Text excerpt:
Taylor was informed of the sentence options available to the judge. He acknowledged that he understood the judge was not bound by the plea agreement.

Inquiry into Taylor's relationship with his counsel followed:

"THE COURT: I note that you do appear here and have throughout the course of these hearings with Ms. Martin. Have you had an appropriate amount of time to discuss this case with her?
"THE COURT: And have you been satisfied with her services as your lawyer?
"THE COURT: Have you been satisfied with the way the courts have treated you?
*971 "THE COURT: Do you have any questions that you would like to ask me now about any of the rights that I've explained to you?
"THE COURT: Is it your choice at this time to give up those rights and plead guilty pursuant to the Brady decision and pursuant to the plea negotiations?
"THE DEFENDANT: Yes, it is.
"THE COURT: I find that Mr. Taylor understands the charges against him, that he understands his rights and the consequences of pleading guilty. I further find that Mr. Taylor has knowingly, intelligently, freely, and voluntarily waived his rights."

Stated goal A:
In the plea hearing excerpt, reproduce everything from "Inquiry into Taylor's" down to "have treated you?".
Stated goal B:
Render this sentence from the plea hearing excerpt in Spanish: "Taylor was informed of the sentence options available to the judge."
Stated goal C:
Answer these questions using the plea hearing excerpt:
(i) What is the name of the lawyer who appeared with Taylor?
(ii) What did Taylor acknowledge about the judge and the plea agreement?
(iii) What was the defendant's reply when asked whether it was his choice to give up his rights and plead guilty?

Entries shown:
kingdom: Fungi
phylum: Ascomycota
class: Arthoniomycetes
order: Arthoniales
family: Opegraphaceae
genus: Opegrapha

Correct answer A:
Inquiry into Taylor's relationship with his counsel followed:

"THE COURT: I note that you do appear here and have throughout the course of these hearings with Ms. Martin. Have you had an appropriate amount of time to discuss this case with her?
"THE COURT: And have you been satisfied with her services as your lawyer?
"THE COURT: Have you been satisfied with the way the courts have treated you?

Correct answer B:
Se informó a Taylor de las opciones de sentencia de las que disponía el juez.

Correct answer C:
(i) Ms. Martin
(ii) He understood that the judge was not bound by the plea agreement.
(iii) "Yes, it is."